It was a moment that likely melded into the minds of every American alive today. After losing to Donald "grab them by the p*ssy" Trump in a shocking turn of events during the 2016 presidential election, Hillary Clinton had to get on a stage and give her concession speech. On Wednesday, Nov. 9, 2016, Clinton wore a purple suit to address the nation. It turns out, that suit had even more of a heartbreaking story than it took on with that speech, as Clinton revealed in a new podcast released on Tuesday, Sept. 12.
She spoke about the experience on a new episode of With her, a podcast revived from the campaign trail. Election night went late into the evening on the East Coast, and in the twist of events, Clinton said she was "in no frame of mind" to step out onto a stage and talk on Election Night. So she waited until the next morning, at a hotel in New York, to give "a speech I never thought I'd have to give."
In fact, Clinton admitted this week, she didn't even have a concession speech prepared. So she and her team had to write it in those emotional moments. But, Clinton said on the podcast, her next steps -- including finding a space for the speech, writing it, and calling Trump when the results became clear -- were comforting in a way, despite having lost an election to "someone who was not qualified or temperamentally prepared to be president." She knew she had to take them "for the country."
Clinton and her husband, Bill, both wore suits with purple accents. Many noted at the time that the mix of red and blue appeared to be a symbol of bipartisan togetherness. Clinton confirms that in her new book, What Happened, according to Vogue.
"The morning after the election, Bill and I both wore purple. It was a nod to bipartisanship (blue plus red equals purple)," Clinton wrote.
But there's more to the story of the suit.
Clinton originally had other plans for that suit. She picked it out as the outfit she would wear on her first day in Washington D.C. as president-elect. Instead, she wore it to concede the election. The suit she had picked out for Election Night went unworn.

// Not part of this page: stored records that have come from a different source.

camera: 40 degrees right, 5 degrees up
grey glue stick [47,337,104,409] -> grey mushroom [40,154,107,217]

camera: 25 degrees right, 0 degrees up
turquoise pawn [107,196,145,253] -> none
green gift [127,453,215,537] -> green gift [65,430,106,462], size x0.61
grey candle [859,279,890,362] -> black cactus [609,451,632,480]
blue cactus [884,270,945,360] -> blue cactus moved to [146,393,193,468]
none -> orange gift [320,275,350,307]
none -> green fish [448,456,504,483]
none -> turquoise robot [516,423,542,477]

"I was really proud to wear white for important events," Clinton explained on the podcast. "I was going to wear white again on the victory stage. I had it all ready."
Clinton had the suit with the purple lapels "that I was going to wear the first time I went to Washington as president-elect," she explained.

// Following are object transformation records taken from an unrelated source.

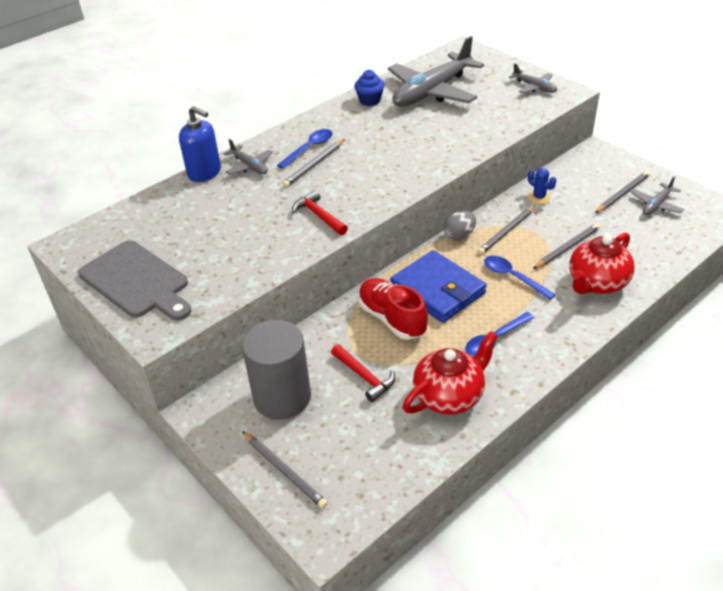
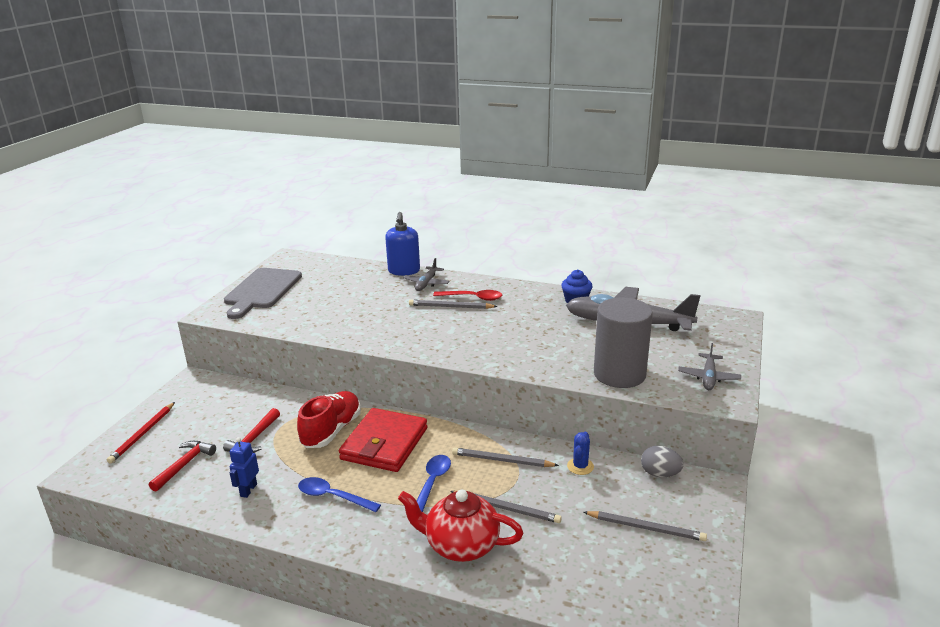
camera: 60 degrees right, 15 degrees down
grey cylinder [242,320,311,420] -> grey cylinder moved to [594,298,653,388]
grey pencil [242,431,328,509] -> red pencil [107,402,175,464]
blue spoon [277,129,332,169] -> red spoon [433,290,502,301]
red hammer [292,190,348,235] -> red hammer moved to [149,441,216,492]
blue wallet [390,250,487,323] -> red wallet [339,408,427,472]
red teapot [403,331,498,415] -> blue robot [230,437,259,498]
grey egg [444,211,476,240] -> grey egg moved to [641,446,684,477]
grey plane [632,176,684,215] -> none

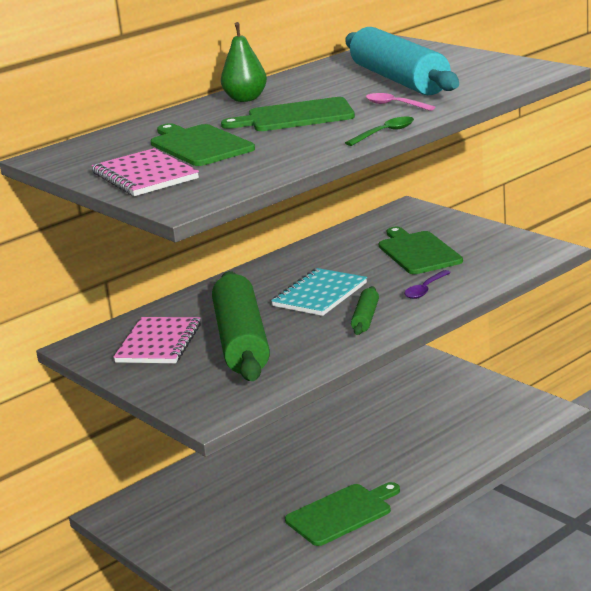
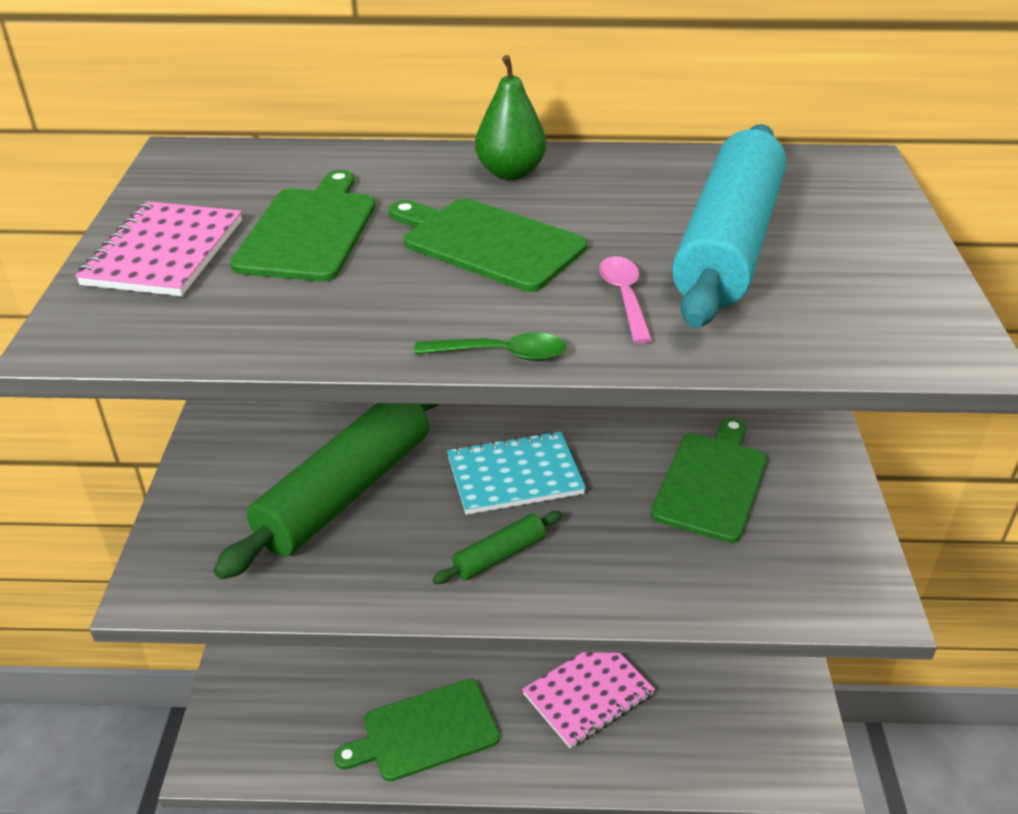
camera: 40 degrees right, 15 degrees up
pink notebook [113,317,201,363] -> pink notebook moved to [522,652,655,748]
green cutting board [285,482,400,546] -> green cutting board turned 150 degrees clockwise [334,679,500,782]
purple spoon [404,270,451,299] -> none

"I wanted to send the symbolic message, you know, 'I am going to be the president for everybody. I'm really proud and grateful to the 66 million people who voted for me, but I'm going to be the president of people who shellacked me. I'm going to do my best for everybody,'" Clinton recalled on the podcast. "And instead, I wore it, and Bill wore a purple tie, to send that message of unity and moving beyond blue and red states during the concession speech."
The former Secretary of State did not mince words about how that day -- and giving that speech -- felt.
"It was excruciating. It was unbelievably painful," Clinton said. "But, again, I thought, 'OK, I have to set an example. I'm shattered -- in my head, my heart, my soul -- but I'm not going to give into it, and I'm going to make my best efforts to encourage other people who supported me not to either -- and particularly young women and girls."
Clinton explained that she pushed to have the thrust of her speech be a message to young women and girls, rather than a rebuttal of Trump. And she gave that message in her speech, saying to young women and girls,
Never doubt that you are valuable and powerful and deserving of every chance and opportunity in the world to pursue and achieve your own dreams.
She gave this message to an emotional room -- and an emotional nation.
"I mean the people in the room where I was speaking were sobbing, and as we drove from one hotel to the next hotel, people on the streets were sobbing. This was high emotion," Clinton said on the podcast.
Once the speech was done, the Clintons got in a car, and Hillary "just felt like all of the adrenaline was drained. I mean, there was nothing left." She slumped over in the car, and every so often Bill would try to console her, until they got back to their home.